過去の経験が活かされた、週刊誌記者の演技
――今回主演を務めた「Scooper」で、阿部さんは新人週刊誌記者役を演じています。まずは率直な感想をお聞かせください。
阿部顕嵐(以下、同)いちばん感じたのは、自分とは立場などがまったく正反対だということです。ただ、役として体験してみると、仕事として純粋に楽しい一面もあるのだと強く感じました。
たとえば、スクープが撮れる瞬間。あれは演じていて本当に楽しかったですし、もし自分が本物の記者だったら、絶対に気持ちいいだろうなと思いました。
先ほどは「正反対」と言いましたが、この世界とは実はかなり密接な場所で生きているとも感じました。だからこそ、“リアル”を追求して演じようと、撮影に臨みました。

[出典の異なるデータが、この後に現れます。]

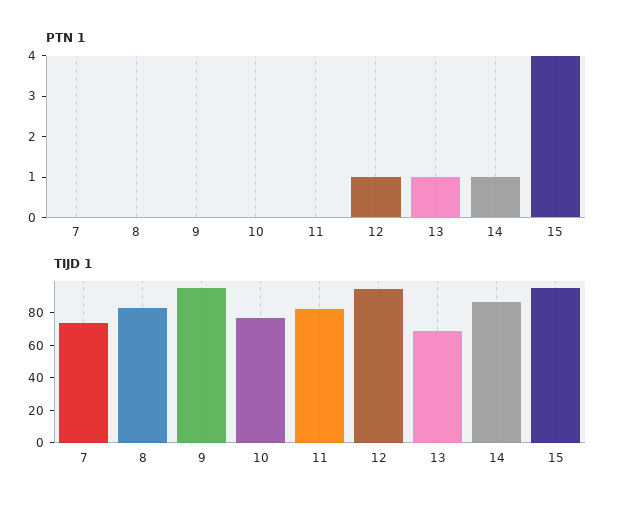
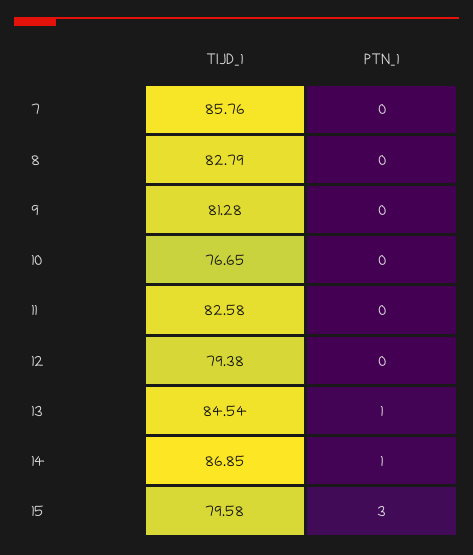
PTN 1, 12: 1 -> 0
PTN 1, 15: 4 -> 3
TIJD 1, 7: 75 -> 85.76
TIJD 1, 9: 95 -> 81.28
TIJD 1, 12: 95 -> 79.38
TIJD 1, 13: 70 -> 84.54
TIJD 1, 15: 95 -> 79.58

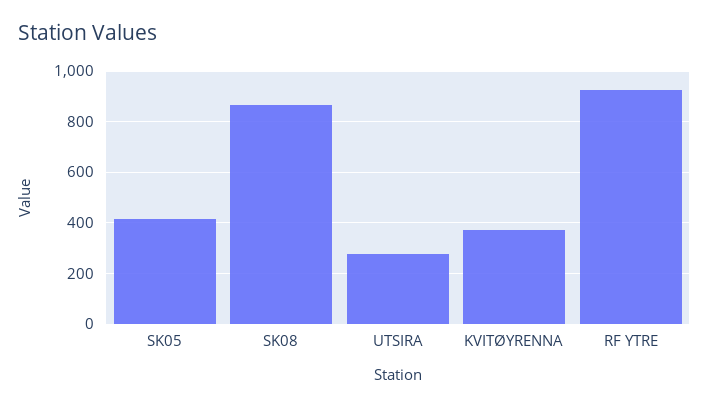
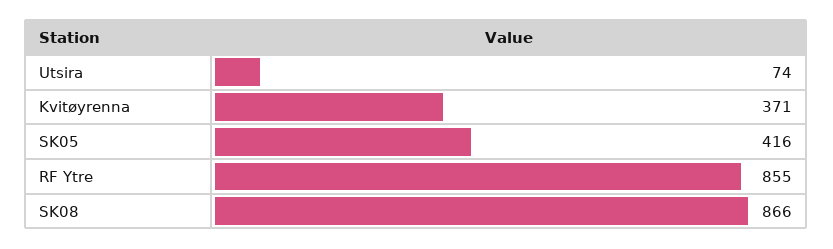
UTSIRA: 275 -> 74
RF YTRE: 925 -> 855

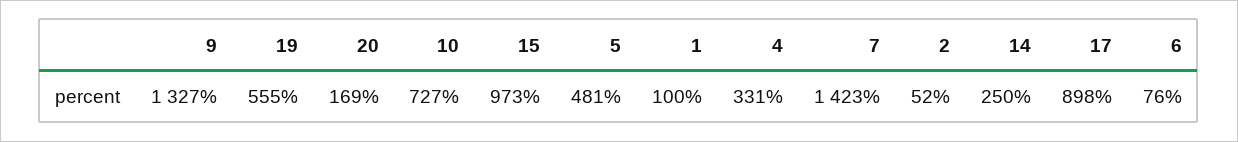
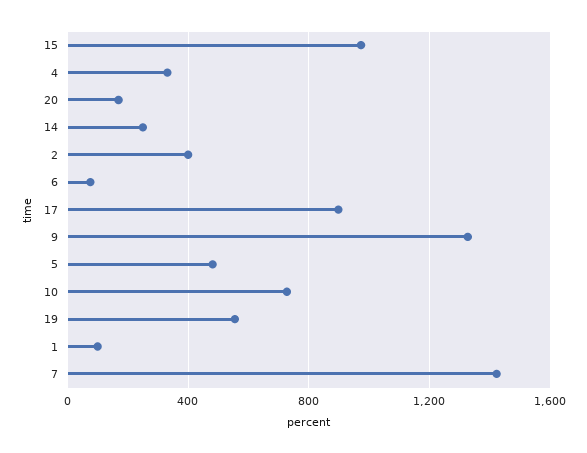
2: 52 -> 400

――リアルさを追求するために、具体的にどういったことをしましたか?
その世界を知るのは当たり前ですが、そのうえで記者という仕事の魅力を見つけ出すことを意識しました。
今回、僕が演じたのは「(出版社で)文芸の道に進みたかったけれど、週刊誌に配属された記者」という役です。自ら望んで記者になった方もいると思いますが、そうではない人もきっといますよね。だからこそ、演じるからにはその気持ちになれるように、週刊誌記者としての魅力や、仕事そのものの面白さを探しながらリアルさを追求しました。

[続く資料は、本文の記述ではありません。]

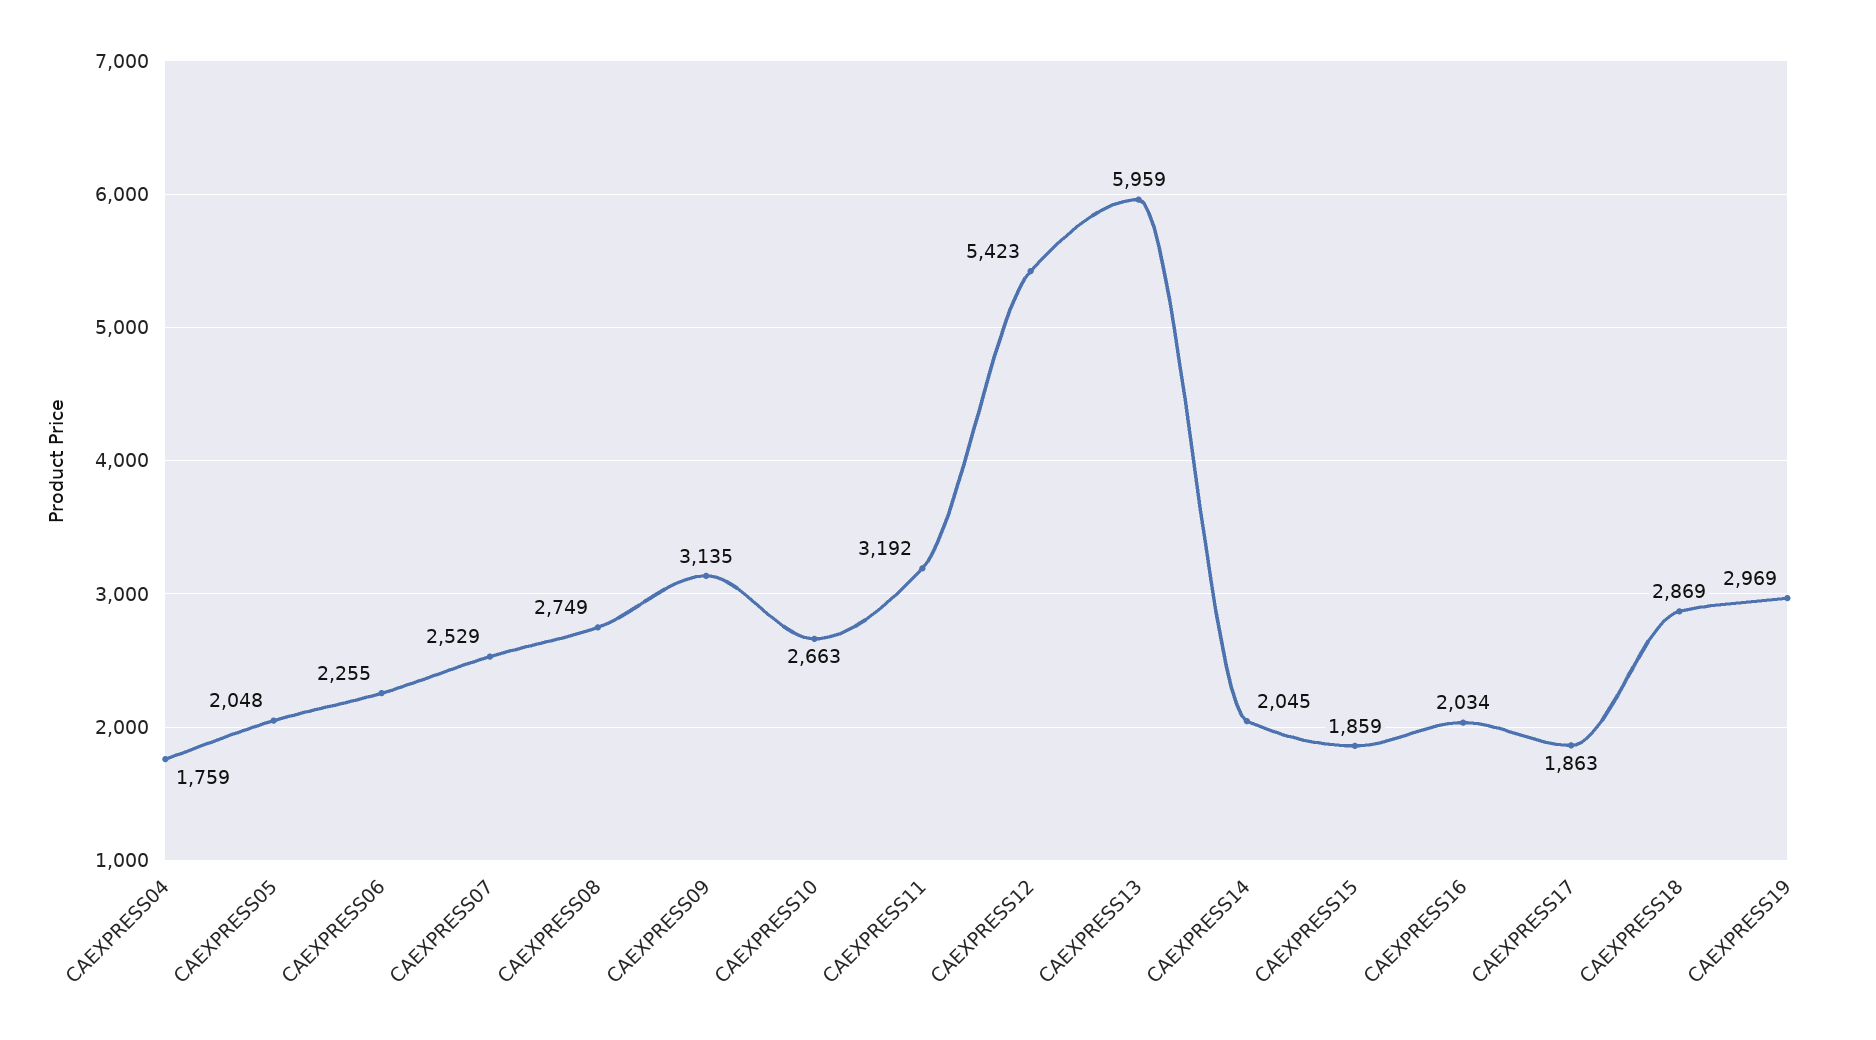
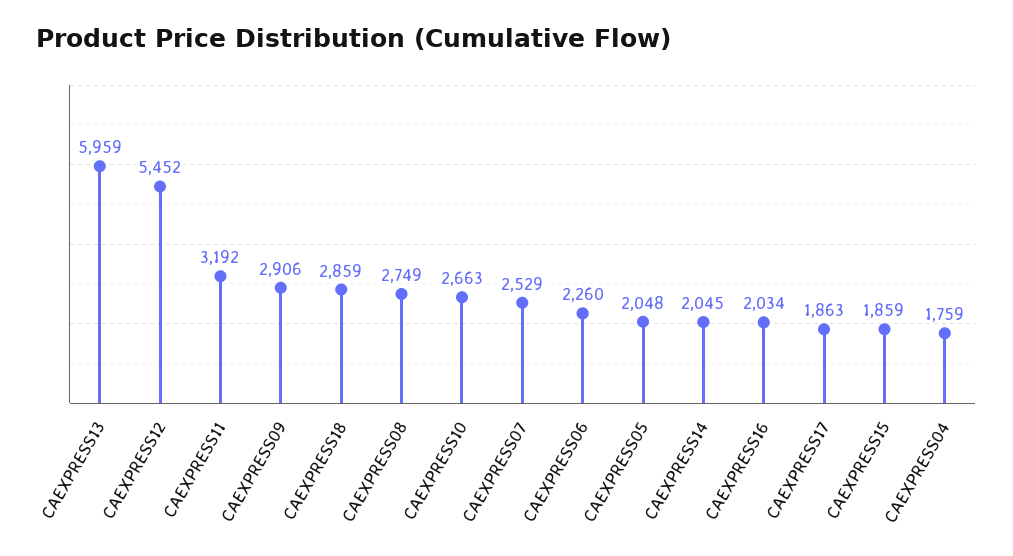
CAEXPRESS06: 2255 -> 2260
CAEXPRESS09: 3135 -> 2906
CAEXPRESS12: 5423 -> 5452
CAEXPRESS18: 2869 -> 2859
CAEXPRESS19: 2969 -> none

僕も普段は近い業界にいますが、記者の方とは敵対することも多くて、裏側まではなかなか知ることができません。でもだからこそ、記者という職業についてしっかり学び、その中にある魅力を自分なりに見つけ出しました。
――実際に記者という仕事に魅力は感じましたか?
そうですね。やっぱりスクープ記事を出すことで、記者は編集部で表彰されたりするじゃないですか。そうやって会社に認められたり、世間がその記事でざわついたりすることで、どんどんハマっていく職業なんだろうなと感じました。
ただ、その一方で、もしかしたら自分が世論をコントロールしている様な感覚に陥ったり、ちょっと勘違いしてしまう部分もあるのではないか……とも思いましたね。
――もし阿部さんが実際に記者として働いたら、編集部のエースになれると思いますか?
自信はあります(笑)。正直、僕も過去にタレントとして週刊誌に追われたことがあるので、どうすれば記者に撮られないか、少しはわかっている部分があるんです。だからこそ、その“逆”の視点も見えるんじゃないかなと思います。